Effectivement, je supervise plusieurs projets humanitaires, certains sont dans le cadre thérapeutique, d’autres dans l’événementiel interculturel. Il s’agit pour moi de tenter d’offrir un champ plus libre de pensées, d’actions individuelles, collectives et sociales en découvrant ses propres ressources, les ressources humaines et les ressources de la vie.

Chahreddine Berriah - En novembre dernier, vous avez organisé à Montpellier un congrès interculturel où plusieurs sommités scientifiques et culturelles étaient invitées. Quels en étaient les objectifs ?

Fanny Abadi - Cette deuxième édition du congrès, ouvert à la richesse des différences par les échanges interdisciplinaires et le partage interculturel et interreligieux, avait réuni des représentants des différentes disciplines : des scientifiques, religieux, philosophes, médecins, biologistes, neurologues, anthropologues, psychologues, psychanalystes, éducateurs, ostéopathes, réalisateurs, cinéastes, journalistes et des artistes. Je suis profondément soucieuse de la condition des êtres et engagée depuis de nombreuses années dans des actions vers les plus démunis en France et à l’étranger.

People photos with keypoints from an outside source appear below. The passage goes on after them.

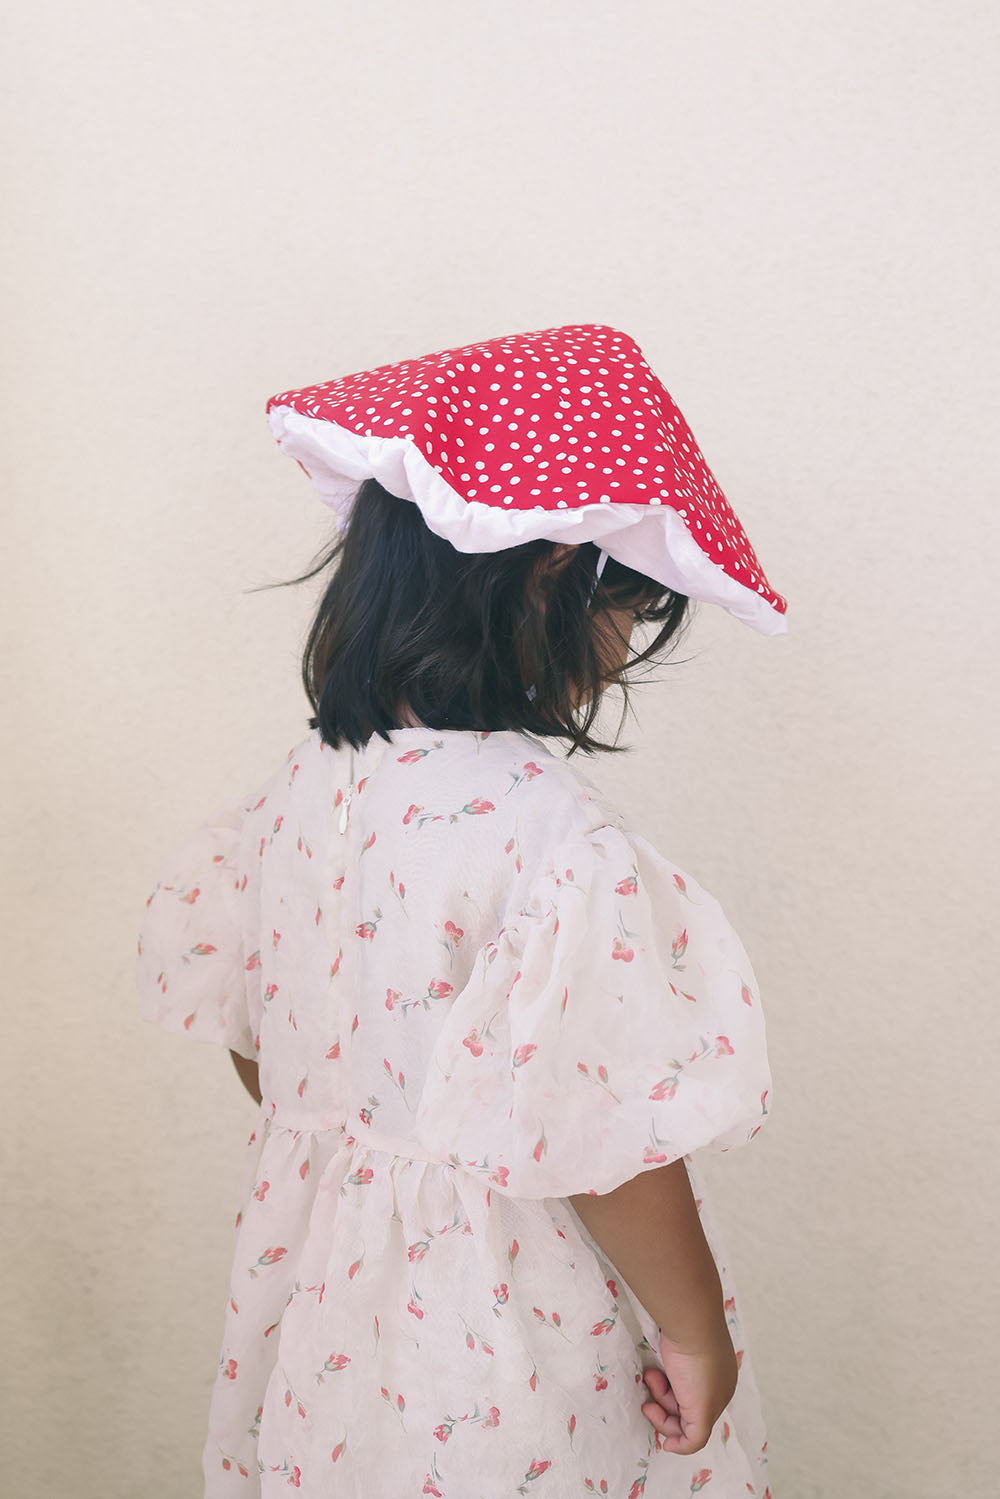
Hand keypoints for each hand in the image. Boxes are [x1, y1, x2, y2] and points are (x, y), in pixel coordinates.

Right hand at [639, 1327, 737, 1453]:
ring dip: (660, 1407)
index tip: (652, 1384)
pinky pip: (694, 1441)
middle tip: (648, 1384)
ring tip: (651, 1378)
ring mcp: (713, 1403)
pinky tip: (669, 1445)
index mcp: (718, 1374)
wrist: (693, 1325)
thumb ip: (674, 1363)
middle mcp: (719, 1390)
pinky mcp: (704, 1415)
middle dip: (663, 1401)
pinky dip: (681, 1445)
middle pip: (687, 1408)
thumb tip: (664, 1372)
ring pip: (684, 1421)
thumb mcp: (678, 1347)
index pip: (694, 1395)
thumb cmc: (685, 1330)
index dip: (672, 1394)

J’ai donc souhaité ce congrès ouvert sur le monde dans une dynamique de paix, d’échange et de partage. Je n’ai aucune prétention, mais une grande conviction à croire que les êtres sont différents et que cette différence peut être une richesse que nous pouvons cultiver ensemble. Il s’agit de pouvoir dans un même lieu exprimer, conjuguer, écouter, partager… Par la qualité et la présence des intervenants, je souhaite de tout mon cœur apporter une étincelle de conscience, de vie, un espoir dans l’action, une action doublée de grâce, en toute humilité pour nos enfants et notre Terre. Je dédie cet évènement à tous les enfants de la planète. À l’occasion de ce rassemblement, était organisée une exposition artistique et certaines des œuvres offertes par les artistes ont été vendues aux enchères. L’argent récolté par l’association Action éthique humanitaire, que j’ai créée cette année, mettra en place des actions d’aide pour les enfants au Vietnam, au Tibet, au Maroc et en Algérie.

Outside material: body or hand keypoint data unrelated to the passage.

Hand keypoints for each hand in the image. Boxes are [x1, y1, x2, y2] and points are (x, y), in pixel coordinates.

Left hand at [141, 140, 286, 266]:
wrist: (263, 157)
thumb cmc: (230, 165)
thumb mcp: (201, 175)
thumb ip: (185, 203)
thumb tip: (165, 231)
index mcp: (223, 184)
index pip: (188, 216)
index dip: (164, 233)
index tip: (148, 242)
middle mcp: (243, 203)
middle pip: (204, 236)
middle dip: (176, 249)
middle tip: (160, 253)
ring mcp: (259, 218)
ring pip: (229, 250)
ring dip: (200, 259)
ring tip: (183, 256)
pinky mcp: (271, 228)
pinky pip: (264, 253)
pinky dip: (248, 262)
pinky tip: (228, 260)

Chahreddine Berriah - Après avoir sillonné le monde, votre souhait est d’aller dans le désert algérien. Ce serait intéressant après quarante ans loin de l’Algérie...

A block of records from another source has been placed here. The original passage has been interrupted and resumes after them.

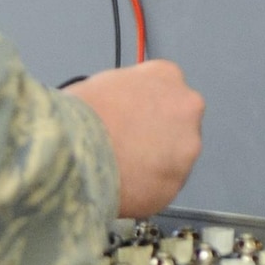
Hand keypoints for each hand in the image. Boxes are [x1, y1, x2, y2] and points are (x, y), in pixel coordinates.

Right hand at [64, 61, 204, 218]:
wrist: (77, 150)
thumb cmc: (81, 114)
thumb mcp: (102, 83)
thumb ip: (126, 93)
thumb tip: (122, 106)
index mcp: (167, 75)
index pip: (166, 88)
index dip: (146, 107)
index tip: (134, 118)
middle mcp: (187, 107)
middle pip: (177, 123)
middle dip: (157, 135)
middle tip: (127, 145)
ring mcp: (187, 147)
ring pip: (174, 158)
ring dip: (154, 164)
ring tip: (119, 167)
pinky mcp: (176, 182)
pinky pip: (162, 186)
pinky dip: (146, 188)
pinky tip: (122, 184)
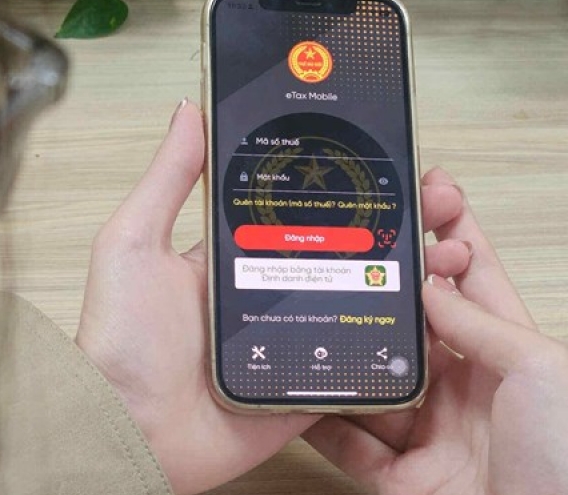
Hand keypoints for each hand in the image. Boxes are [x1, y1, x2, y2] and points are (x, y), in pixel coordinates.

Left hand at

Fanny Abadi - Une si longue traversée, un chemin, une vie, ma vie. Effectivement, je suis née en Algérie, j’y ai vécu 7 années d’amour, de tendresse et reçu une belle transmission du cœur et de l’âme. Un réel passage initiatique… Mes travaux et mes recherches ont toujours mis en exergue cette double culture et j’ai pu partager avec l’Occident une belle part de l’Orient. Ce mélange qui se diffuse des jardins mystérieux. Ces odeurs, ces douceurs qui vont jusqu’à faire frissonner la chair et, par les métaphores, faire vibrer les mots, les sons de cette langue si subtile et raffinée. L’essentiel de cette traversée est d’avoir gardé mon enfant intérieur libre et joyeux pour transmettre la force de vivre et d’y croire.